The first real stop on our half-day city tour wlas the Jumeirah Mosque.
It’s a beautiful building with tons of details and ornate decorations on the outside. It’s open to the public, including non-Muslims, to enter and to tour. There was already another group going inside, so we remained outside (in the sweltering heat!).
Our tour guide explained a little bit to us about how Muslims worship and some of their regular rituals when attending Mosque.
There was a beautiful little gazebo on the property and we were told it was a gathering point after services to visit in the shade.
There were also all these beautiful trees (and many others) around town. They’d obviously all been planted in the last few decades, as we were smack dab in the middle of a serious desert.
Many of them are actually date trees, as dates are a very popular food in the area.
The next (not really a stop but more of a drive-by) on our tour was the palaces of Sheikh Mohammad and Rashid Palace. Photography is not allowed near the compound, so I grabbed this quick photo through our windshield as we approached the guard shack. See the gun?

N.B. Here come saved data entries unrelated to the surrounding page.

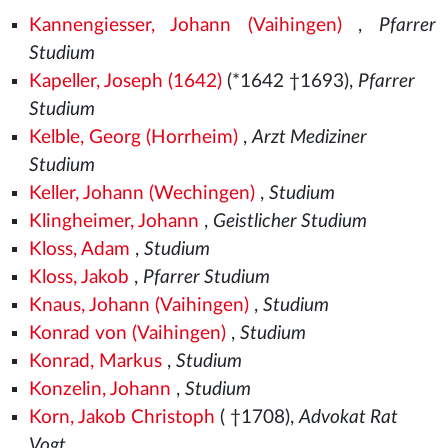
Kannengiesser, Johann (Vaihingen)
,
Pfarrer
Studium
Kapeller, Joseph (1642)
(*1642 †1693),
Pfarrer
Studium
Kelble, Georg (Horrheim)
,
Arzt Mediziner
Studium
Keller, Johann (Wechingen)
,
Studium
Klingheimer, Johann
,
Geistlicher Studium
Kloss, Adam
,
Studium
Kloss, Jakob
,
Pfarrer Studium
Knaus, Johann (Vaihingen)
,
Studium
Konrad von (Vaihingen)
,
Studium
Konrad, Markus
,
Studium
Konzelin, Johann
,
Studium
Korn, Jakob Christoph
( †1708),
Advokat Rat
Vogt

The one interesting thing that we did see on the “Palace Driveway” were dozens of peacocks.
Sorry for the big of blur, but they were in the shade. I’ve never been this close to one, especially some that were this big and so beautiful!
Next stop was Dubai Creek. This was a sleep, lazy little creek a few decades back, but the government did quite a bit of dredging (see Palm Jumeirah) and has made it much deeper, wider and more accessible for boats during high and low tide. There are tons of tour boats and dinner boats like the one above that will cruise up and down the creek for your pleasure.
It’s a bit difficult to see, but there were a few big name, global corporations that had buildings or offices along the creek. These buidings seem so small and normal compared to the mega-structures everywhere else in Dubai. I think this is the “old” part of town
Next stop was “Old Dubai”. Anything more than 50 years old or so is considered “old” in these parts. Dubai was once a sleepy little port that was a rest places for traders and other merchants of the middle east.
It was neat walking through these old buildings and reminded me of wandering around the small alleys of Venice (minus the water!).
Many local artists and shopkeepers have made their stores in these old buildings, including some great art galleries with beautiful courtyards.
Next stop was the Al Fahidi Fort & Museum. It was (obviously) once a fort used to defend the very small city.
The inside area was full of interesting and informative displays- mostly about fishing and trade, showing how the city was once filled with desert nomads & how it has evolved.
My mom always tells me I don’t have enough “people pictures”, so I’ll throw one in of myself in front of the fort. I wasn’t sure of the proper clothing to go touring in Dubai, so I grabbed some lightweight pants & a lightweight long sleeve shirt over my top. I learned that Dubai, more so than other areas of the UAE, was very liberal with respect to clothing standards and moderate length shorts would have been fine.
Inside the museum, was a re-creation of a nomadic hut (house?) similar to the types used before skyscrapers. I really can’t imagine living out in those temperatures (regularly up to 110F in the summer), but they had devised this clever way to re-direct wind and funnel it into the house. It actually worked pretty well (provided there was a breeze).
The museum contained several displayed discussing the people and their culture- weapons and music. I was fascinated that they’d live in these thatched houses- wouldn’t the sand blow right through in a good sand storm?
GOOD NEWS OF THE DAY: Ahhhh! The weekend….we’ve got quite a few chores & catching up to do still, but it’s so good to be home!